What the task requires → Every line that contains "contrastRatio" must be located and copied from the data.

[Stored data]
····················

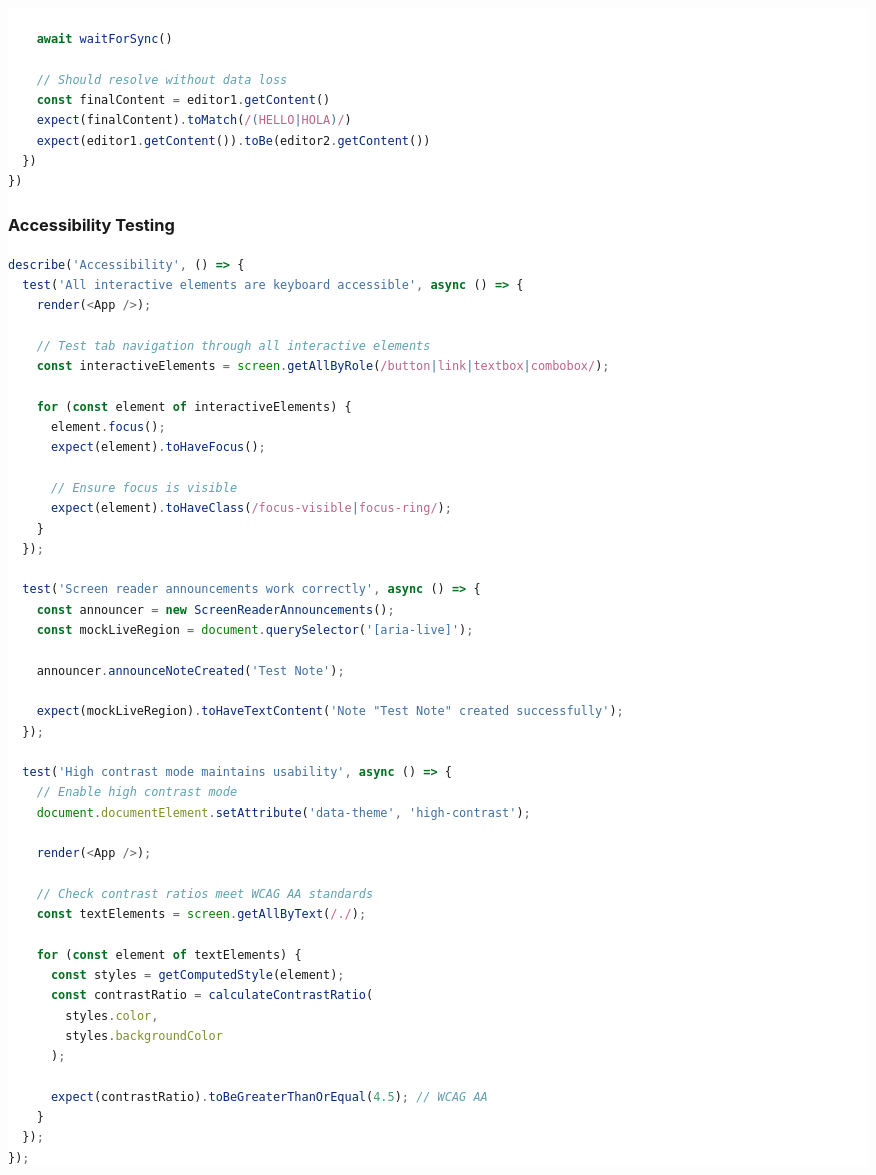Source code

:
 ```typescript

    await waitForSync()

    // Should resolve without data loss
    const finalContent = editor1.getContent()
    expect(finalContent).toMatch(/(HELLO|HOLA)/)
    expect(editor1.getContent()).toBe(editor2.getContent())
  })
})
```

### Accessibility Testing

```typescript
describe('Accessibility', () => {
  test('All interactive elements are keyboard accessible', async () => {
    render(<App />);

    // Test tab navigation through all interactive elements
    const interactiveElements = screen.getAllByRole(/button|link|textbox|combobox/);

    for (const element of interactiveElements) {
      element.focus();
      expect(element).toHaveFocus();

      // Ensure focus is visible
      expect(element).toHaveClass(/focus-visible|focus-ring/);
    }
  });

  test('Screen reader announcements work correctly', async () => {
    const announcer = new ScreenReaderAnnouncements();
    const mockLiveRegion = document.querySelector('[aria-live]');

    announcer.announceNoteCreated('Test Note');

    expect(mockLiveRegion).toHaveTextContent('Note "Test Note" created successfully');
  });

  test('High contrast mode maintains usability', async () => {
    // Enable high contrast mode
    document.documentElement.setAttribute('data-theme', 'high-contrast');

    render(<App />);

    // Check contrast ratios meet WCAG AA standards
    const textElements = screen.getAllByText(/./);

    for (const element of textElements) {
      const styles = getComputedStyle(element);
      const contrastRatio = calculateContrastRatio(
        styles.color,
        styles.backgroundColor
      );

      expect(contrastRatio).toBeGreaterThanOrEqual(4.5); // WCAG AA
    }
  });
});
```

····················

Solution to the problem →
      const contrastRatio = calculateContrastRatio(
      expect(contrastRatio).toBeGreaterThanOrEqual(4.5); // WCAG AA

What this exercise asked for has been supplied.